Action item: For the entries below, repeat exactly each line starting with the one that contains "left knee: (142, 361, 8)" and going on through the one that contains "left shoulder: (254, 164, -15)", and no others.

Input for this task:

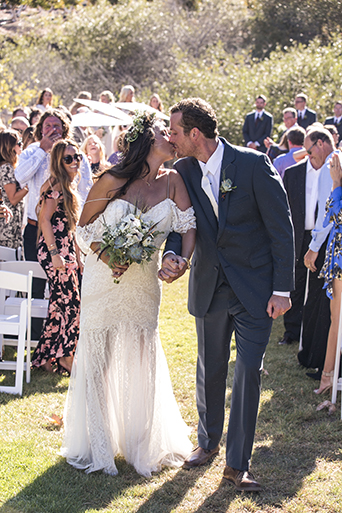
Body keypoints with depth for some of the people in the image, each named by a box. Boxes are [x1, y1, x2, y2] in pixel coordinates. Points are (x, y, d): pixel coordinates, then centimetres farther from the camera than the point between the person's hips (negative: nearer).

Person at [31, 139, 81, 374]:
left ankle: (46, 356, 18)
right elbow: (45, 220, -18)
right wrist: (55, 254, -21)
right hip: (54, 251, -10)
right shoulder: (56, 186, -13)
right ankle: (65, 357, 3)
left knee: (60, 304, 11)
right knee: (70, 303, -6)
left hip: (66, 251, 10)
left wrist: (77, 255, 21)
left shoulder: (69, 186, 16)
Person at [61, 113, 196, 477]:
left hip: (144, 283, 3)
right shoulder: (113, 180, -10)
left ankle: (142, 443, 24)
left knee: (142, 361, 8)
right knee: (96, 359, 6)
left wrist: (182, 259, -24)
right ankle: (94, 444, 21)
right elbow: (83, 228, -3)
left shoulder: (172, 182, -1)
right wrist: (107, 256, -19)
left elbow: (188, 227, -6)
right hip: (103, 280, -3)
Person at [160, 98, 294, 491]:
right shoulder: (183, 171, -3)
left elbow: (281, 227, -11)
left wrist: (281, 290, -12)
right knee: (210, 368, 15)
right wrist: (171, 254, -18)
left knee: (248, 371, -3)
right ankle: (208, 441, 35)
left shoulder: (254, 164, -15)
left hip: (254, 288, -4)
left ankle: (237, 463, 7)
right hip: (209, 287, 4)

Answer to the exercise:
left knee: (142, 361, 8)
right knee: (96, 359, 6)
left wrist: (182, 259, -24)
right ankle: (94, 444, 21)
right elbow: (83, 228, -3)
left shoulder: (172, 182, -1)
right wrist: (107, 256, -19)
left elbow: (188, 227, -6)
right hip: (103, 280, -3)
Person at [160, 98, 294, 491]:
right shoulder: (183, 171, -3)
left elbow: (281, 227, -11)
left wrist: (281, 290, -12)
right knee: (210, 368, 15)
right wrist: (171, 254, -18)
left knee: (248, 371, -3)
right ankle: (208, 441, 35)
left shoulder: (254, 164, -15)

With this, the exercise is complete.